### Records supplied

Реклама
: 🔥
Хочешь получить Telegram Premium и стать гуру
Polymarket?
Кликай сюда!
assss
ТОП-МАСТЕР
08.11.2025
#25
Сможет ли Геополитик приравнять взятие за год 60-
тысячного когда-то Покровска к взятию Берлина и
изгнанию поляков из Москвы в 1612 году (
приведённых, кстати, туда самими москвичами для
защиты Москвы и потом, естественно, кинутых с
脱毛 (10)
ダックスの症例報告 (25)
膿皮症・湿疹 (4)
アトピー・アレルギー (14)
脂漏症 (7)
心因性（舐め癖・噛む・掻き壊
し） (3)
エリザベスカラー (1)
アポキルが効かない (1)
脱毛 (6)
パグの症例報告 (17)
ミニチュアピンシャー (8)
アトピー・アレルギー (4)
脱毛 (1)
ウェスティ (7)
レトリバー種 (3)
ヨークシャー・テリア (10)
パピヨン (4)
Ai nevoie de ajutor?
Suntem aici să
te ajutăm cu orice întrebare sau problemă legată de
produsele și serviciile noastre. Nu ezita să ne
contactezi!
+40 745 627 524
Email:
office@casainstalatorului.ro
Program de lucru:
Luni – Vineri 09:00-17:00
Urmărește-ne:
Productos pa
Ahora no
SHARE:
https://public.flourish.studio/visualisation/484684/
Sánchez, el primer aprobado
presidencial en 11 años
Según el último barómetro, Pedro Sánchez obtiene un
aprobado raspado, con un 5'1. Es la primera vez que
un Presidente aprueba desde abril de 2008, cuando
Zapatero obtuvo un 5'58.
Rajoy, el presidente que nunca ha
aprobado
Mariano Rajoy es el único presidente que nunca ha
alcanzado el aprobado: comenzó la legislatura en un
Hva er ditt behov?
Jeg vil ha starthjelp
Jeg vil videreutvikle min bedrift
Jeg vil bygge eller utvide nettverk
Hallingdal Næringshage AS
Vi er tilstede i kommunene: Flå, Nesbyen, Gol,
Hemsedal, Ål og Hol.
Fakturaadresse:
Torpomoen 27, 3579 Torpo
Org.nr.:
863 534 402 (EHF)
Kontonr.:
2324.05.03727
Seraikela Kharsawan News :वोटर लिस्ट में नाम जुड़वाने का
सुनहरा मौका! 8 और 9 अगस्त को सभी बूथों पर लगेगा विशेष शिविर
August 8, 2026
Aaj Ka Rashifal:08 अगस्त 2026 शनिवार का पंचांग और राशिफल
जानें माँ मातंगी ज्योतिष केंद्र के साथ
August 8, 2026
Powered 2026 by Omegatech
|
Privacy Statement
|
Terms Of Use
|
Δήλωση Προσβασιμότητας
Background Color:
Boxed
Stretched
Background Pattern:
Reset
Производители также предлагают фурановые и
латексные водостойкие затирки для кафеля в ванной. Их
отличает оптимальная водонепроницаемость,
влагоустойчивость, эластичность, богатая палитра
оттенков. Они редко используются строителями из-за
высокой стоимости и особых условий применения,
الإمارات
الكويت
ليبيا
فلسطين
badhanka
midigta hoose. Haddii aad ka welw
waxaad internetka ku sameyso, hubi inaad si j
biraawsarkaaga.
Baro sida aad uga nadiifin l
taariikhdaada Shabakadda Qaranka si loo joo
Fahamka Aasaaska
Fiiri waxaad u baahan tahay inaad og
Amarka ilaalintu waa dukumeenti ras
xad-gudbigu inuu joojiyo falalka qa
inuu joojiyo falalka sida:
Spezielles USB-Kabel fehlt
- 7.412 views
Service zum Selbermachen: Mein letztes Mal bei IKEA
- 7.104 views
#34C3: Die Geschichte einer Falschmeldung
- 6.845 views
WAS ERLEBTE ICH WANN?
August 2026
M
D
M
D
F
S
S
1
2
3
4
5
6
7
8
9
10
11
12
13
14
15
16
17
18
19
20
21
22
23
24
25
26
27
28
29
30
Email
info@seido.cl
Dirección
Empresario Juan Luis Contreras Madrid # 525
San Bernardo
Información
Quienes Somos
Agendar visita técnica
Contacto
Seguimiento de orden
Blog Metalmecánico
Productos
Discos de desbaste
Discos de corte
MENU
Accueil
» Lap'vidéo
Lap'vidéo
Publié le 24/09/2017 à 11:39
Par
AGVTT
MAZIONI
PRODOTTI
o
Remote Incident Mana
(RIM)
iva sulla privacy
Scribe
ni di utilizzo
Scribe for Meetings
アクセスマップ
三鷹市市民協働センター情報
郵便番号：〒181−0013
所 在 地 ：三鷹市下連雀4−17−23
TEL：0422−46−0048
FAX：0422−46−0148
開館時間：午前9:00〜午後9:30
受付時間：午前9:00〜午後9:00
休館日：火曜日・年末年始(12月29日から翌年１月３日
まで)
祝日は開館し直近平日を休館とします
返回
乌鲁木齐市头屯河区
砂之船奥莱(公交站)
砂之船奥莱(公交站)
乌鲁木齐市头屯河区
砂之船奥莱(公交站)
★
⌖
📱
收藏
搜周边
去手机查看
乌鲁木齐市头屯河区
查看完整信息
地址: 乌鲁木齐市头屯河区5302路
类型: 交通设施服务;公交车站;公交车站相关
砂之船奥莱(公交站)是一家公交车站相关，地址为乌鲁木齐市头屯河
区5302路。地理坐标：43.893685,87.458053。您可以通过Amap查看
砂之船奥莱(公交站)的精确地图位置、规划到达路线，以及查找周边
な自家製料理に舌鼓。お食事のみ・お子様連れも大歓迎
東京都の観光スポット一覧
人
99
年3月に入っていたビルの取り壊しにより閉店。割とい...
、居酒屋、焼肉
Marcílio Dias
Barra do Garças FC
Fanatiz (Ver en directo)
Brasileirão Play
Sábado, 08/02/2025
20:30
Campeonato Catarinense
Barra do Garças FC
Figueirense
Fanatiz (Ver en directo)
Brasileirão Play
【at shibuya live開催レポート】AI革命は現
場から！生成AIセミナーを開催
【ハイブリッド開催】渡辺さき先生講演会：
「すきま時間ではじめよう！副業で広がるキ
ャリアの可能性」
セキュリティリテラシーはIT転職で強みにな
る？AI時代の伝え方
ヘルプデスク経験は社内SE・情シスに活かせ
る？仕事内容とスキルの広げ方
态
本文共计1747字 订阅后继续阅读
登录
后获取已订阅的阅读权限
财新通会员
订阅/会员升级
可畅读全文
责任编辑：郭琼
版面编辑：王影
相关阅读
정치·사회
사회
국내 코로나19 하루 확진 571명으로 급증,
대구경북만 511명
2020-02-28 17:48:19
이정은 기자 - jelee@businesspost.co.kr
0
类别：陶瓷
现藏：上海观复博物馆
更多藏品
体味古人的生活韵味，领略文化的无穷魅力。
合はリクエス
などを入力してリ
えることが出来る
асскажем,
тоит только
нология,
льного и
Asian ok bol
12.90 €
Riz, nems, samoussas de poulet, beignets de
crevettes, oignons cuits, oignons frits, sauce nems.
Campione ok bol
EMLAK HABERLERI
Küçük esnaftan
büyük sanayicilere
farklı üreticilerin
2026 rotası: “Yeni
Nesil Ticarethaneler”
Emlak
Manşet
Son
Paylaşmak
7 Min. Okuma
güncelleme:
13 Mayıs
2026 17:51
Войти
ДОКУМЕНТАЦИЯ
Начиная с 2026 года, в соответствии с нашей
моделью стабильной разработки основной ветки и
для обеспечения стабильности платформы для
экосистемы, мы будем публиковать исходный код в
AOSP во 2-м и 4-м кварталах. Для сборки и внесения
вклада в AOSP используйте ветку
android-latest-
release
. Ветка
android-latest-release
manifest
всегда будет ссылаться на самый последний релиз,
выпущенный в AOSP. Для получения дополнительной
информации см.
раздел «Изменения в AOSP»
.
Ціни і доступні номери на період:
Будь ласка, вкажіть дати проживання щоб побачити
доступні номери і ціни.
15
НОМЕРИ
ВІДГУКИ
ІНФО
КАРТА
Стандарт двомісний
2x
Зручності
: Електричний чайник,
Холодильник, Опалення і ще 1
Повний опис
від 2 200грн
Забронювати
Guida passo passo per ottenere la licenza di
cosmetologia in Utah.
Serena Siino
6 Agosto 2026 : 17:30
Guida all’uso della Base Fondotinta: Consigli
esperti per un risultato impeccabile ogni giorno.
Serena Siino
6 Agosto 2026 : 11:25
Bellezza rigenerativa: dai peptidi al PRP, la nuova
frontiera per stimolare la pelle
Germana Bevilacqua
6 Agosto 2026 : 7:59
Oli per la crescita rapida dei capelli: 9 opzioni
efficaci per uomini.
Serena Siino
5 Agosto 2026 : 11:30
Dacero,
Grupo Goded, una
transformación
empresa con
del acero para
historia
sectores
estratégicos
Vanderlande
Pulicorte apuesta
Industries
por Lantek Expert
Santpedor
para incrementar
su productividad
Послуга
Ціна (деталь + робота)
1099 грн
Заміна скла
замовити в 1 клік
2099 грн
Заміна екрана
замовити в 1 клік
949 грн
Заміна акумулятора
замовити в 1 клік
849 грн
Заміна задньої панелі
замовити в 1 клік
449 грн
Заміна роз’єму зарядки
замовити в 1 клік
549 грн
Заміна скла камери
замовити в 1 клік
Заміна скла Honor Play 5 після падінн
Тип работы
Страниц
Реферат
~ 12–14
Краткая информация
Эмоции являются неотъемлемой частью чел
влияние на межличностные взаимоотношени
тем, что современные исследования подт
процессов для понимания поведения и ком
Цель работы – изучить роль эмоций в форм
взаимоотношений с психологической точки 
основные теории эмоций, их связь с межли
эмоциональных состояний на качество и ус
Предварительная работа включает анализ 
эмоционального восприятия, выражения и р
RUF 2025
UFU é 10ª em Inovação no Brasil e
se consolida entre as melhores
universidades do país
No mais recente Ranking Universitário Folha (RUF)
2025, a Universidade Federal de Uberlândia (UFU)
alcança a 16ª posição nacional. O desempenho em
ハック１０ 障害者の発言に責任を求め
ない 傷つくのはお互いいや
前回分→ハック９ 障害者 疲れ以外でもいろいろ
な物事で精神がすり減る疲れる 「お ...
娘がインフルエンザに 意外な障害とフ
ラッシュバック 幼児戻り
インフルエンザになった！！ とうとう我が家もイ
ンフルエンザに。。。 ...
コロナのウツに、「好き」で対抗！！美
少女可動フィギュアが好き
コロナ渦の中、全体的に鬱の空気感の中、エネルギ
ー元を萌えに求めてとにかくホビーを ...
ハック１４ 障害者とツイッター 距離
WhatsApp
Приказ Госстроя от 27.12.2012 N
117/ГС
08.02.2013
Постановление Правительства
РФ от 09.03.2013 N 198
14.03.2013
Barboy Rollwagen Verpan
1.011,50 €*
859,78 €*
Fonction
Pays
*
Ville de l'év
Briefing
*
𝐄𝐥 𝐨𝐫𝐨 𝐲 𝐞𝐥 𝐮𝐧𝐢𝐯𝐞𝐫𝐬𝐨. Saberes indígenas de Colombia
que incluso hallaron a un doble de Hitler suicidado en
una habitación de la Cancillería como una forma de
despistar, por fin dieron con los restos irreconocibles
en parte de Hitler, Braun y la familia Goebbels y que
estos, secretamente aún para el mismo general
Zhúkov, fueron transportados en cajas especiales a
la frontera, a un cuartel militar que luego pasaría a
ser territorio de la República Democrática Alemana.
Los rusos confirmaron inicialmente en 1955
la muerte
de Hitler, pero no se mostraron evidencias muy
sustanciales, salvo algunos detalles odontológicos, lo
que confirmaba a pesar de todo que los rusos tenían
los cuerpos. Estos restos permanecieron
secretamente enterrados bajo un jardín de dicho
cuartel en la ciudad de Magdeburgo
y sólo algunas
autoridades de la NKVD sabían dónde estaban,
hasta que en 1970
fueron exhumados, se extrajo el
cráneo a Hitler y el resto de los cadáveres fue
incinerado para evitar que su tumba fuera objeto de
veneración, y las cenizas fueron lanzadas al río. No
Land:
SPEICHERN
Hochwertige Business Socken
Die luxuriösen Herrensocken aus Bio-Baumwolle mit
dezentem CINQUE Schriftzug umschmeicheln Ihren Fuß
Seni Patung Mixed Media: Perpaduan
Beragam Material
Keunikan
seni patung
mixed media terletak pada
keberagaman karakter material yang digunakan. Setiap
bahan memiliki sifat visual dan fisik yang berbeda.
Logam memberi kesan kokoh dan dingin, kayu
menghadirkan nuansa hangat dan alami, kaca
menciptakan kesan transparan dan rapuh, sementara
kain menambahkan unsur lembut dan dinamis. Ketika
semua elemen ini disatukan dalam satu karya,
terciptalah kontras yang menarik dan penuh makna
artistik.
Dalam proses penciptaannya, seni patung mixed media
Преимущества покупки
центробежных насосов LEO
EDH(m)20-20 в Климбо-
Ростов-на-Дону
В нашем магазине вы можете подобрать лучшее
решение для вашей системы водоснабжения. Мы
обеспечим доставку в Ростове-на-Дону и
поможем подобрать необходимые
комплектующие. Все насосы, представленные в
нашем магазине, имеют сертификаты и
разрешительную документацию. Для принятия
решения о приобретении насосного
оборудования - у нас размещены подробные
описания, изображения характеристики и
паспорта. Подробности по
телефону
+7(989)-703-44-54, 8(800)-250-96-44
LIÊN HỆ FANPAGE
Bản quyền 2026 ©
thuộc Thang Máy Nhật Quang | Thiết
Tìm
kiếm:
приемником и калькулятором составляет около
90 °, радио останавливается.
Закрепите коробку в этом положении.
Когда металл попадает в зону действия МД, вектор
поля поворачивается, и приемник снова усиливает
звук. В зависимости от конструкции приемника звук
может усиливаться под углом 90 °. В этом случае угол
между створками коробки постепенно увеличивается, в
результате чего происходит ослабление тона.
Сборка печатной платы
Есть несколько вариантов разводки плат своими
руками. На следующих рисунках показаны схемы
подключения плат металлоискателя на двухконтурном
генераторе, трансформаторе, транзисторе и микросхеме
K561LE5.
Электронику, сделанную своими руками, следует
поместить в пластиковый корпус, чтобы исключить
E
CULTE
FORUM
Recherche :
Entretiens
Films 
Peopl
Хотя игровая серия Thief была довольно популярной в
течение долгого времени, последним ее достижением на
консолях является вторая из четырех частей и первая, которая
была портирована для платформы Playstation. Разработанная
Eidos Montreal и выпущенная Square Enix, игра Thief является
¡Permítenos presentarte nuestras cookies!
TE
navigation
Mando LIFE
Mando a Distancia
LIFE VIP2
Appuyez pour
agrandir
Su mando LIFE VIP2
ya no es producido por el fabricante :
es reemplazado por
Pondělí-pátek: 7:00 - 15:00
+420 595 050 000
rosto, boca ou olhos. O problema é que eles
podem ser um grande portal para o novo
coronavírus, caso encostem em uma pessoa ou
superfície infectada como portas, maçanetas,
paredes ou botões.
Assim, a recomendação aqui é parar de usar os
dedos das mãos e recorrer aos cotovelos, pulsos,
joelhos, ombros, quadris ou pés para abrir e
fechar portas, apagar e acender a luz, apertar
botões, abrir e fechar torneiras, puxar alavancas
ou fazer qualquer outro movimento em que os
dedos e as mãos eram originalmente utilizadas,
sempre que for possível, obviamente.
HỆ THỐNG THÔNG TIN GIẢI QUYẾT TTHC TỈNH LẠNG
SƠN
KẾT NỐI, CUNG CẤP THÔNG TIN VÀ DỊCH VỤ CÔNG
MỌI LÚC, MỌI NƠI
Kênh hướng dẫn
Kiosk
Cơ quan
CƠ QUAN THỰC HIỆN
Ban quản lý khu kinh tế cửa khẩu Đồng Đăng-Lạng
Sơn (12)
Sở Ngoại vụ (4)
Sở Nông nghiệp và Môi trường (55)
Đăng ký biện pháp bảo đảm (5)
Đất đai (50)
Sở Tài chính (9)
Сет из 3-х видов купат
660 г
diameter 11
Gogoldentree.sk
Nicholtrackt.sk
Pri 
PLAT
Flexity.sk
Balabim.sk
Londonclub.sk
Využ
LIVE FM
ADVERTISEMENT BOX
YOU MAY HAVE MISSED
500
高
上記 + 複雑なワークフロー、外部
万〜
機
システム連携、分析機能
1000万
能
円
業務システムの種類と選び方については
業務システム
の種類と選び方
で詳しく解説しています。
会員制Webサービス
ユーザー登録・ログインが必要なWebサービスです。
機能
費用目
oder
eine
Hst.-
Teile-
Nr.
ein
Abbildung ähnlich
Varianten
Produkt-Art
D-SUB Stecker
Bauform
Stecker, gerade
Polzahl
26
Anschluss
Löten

### Instructions for the task
Please copy the listing line for line, beginning with its first line and stopping after the line that contains "ミニチュアピンシャー (8)", with both of those lines included.

### Exercise response
Реклама
: 🔥
Хочешь получить Telegram Premium и стать гуру
Polymarket?
Кликай сюда!
assss
ТОП-МАСТЕР
08.11.2025
#25
Сможет ли Геополитик приравнять взятие за год 60-
тысячного когда-то Покровска к взятию Берлина и
изгнанию поляков из Москвы в 1612 году (
приведённых, кстати, туда самими москвичами для
защиты Москвы и потом, естественно, кинутых с
脱毛 (10)
ダックスの症例報告 (25)
膿皮症・湿疹 (4)
アトピー・アレルギー (14)
脂漏症 (7)
心因性（舐め癖・噛む・掻き壊
し） (3)
エリザベスカラー (1)
アポキルが効かない (1)
脱毛 (6)
パグの症例報告 (17)
ミニチュアピンシャー (8)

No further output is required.